[Stored data entries]
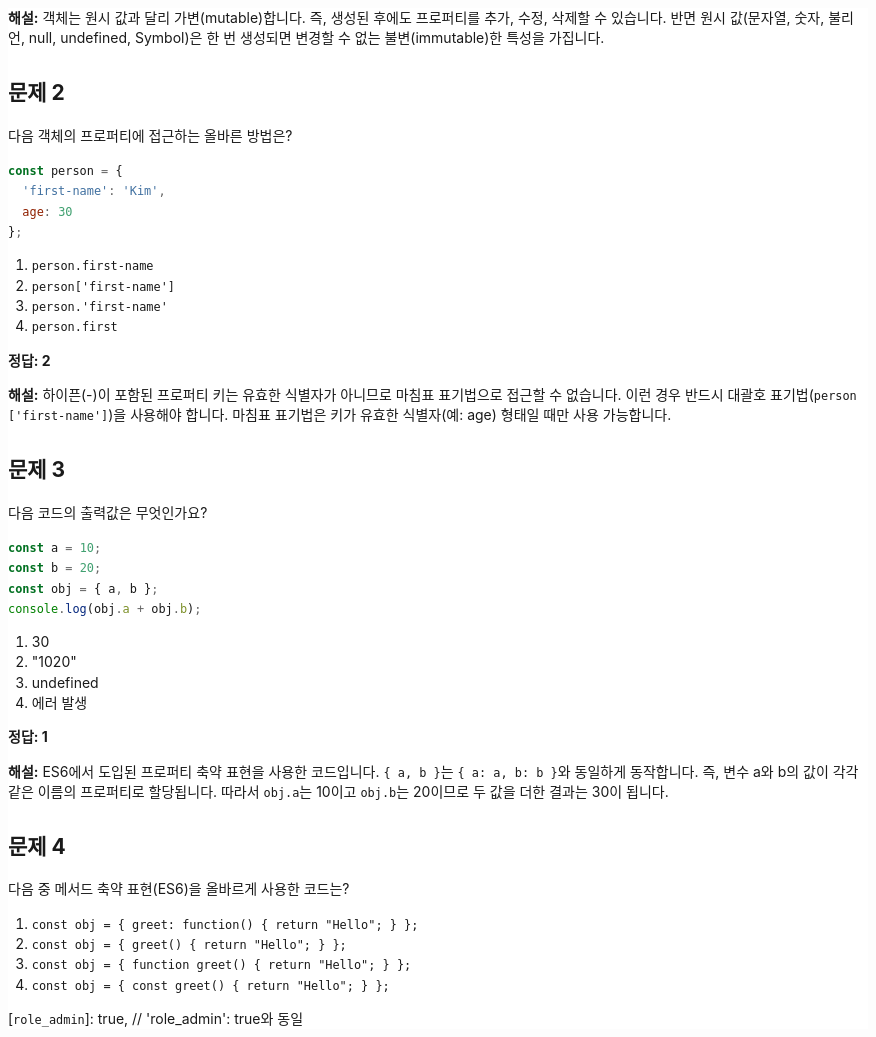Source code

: **해설:** 객체는 원시 값과 달리 가변(mutable)합니다. 즉, 생성된 후에도 프로퍼티를 추가, 수정, 삭제할 수 있습니다. 반면 원시 값(문자열, 숫자, 불리언, null, undefined, Symbol)은 한 번 생성되면 변경할 수 없는 불변(immutable)한 특성을 가집니다.

## 문제 2

다음 객체의 프로퍼티에 접근하는 올바른 방법은?

```jsx
const person = {
  'first-name': 'Kim',
  age: 30
};

```

1. `person.first-name`
2. `person['first-name']`
3. `person.'first-name'`
4. `person.first`

**정답: 2**

**해설:** 하이픈(-)이 포함된 프로퍼티 키는 유효한 식별자가 아니므로 마침표 표기법으로 접근할 수 없습니다. 이런 경우 반드시 대괄호 표기법(`person['first-name']`)을 사용해야 합니다. 마침표 표기법은 키가 유효한 식별자(예: age) 형태일 때만 사용 가능합니다.

## 문제 3

다음 코드의 출력값은 무엇인가요?

```jsx
const a = 10;
const b = 20;
const obj = { a, b };
console.log(obj.a + obj.b);

```

1. 30
2. "1020"
3. undefined
4. 에러 발생

**정답: 1**

**해설:** ES6에서 도입된 프로퍼티 축약 표현을 사용한 코드입니다. `{ a, b }`는 `{ a: a, b: b }`와 동일하게 동작합니다. 즉, 변수 a와 b의 값이 각각 같은 이름의 프로퍼티로 할당됩니다. 따라서 `obj.a`는 10이고 `obj.b`는 20이므로 두 값을 더한 결과는 30이 됩니다.

## 문제 4

다음 중 메서드 축약 표현(ES6)을 올바르게 사용한 코드는?

1. `const obj = { greet: function() { return "Hello"; }
};`
2. `const obj = { greet() { return "Hello"; }
};`
3. `const obj = { function greet() { return "Hello"; }
};`
4. `const obj = { const greet() { return "Hello"; }
};`


  [`${prefix}_${id}`]: true,
  [`${prefix}_role`]: 'admin'
  [`role_admin`]: true,  // 'role_admin': true와 동일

PROBLEM TO SOLVE:
List every line from the entries above in which "function" appears.

SOLUTION FOR THIS TASK:
1. `const obj = { greet: function() { return "Hello"; }
3. `const obj = { function greet() { return "Hello"; }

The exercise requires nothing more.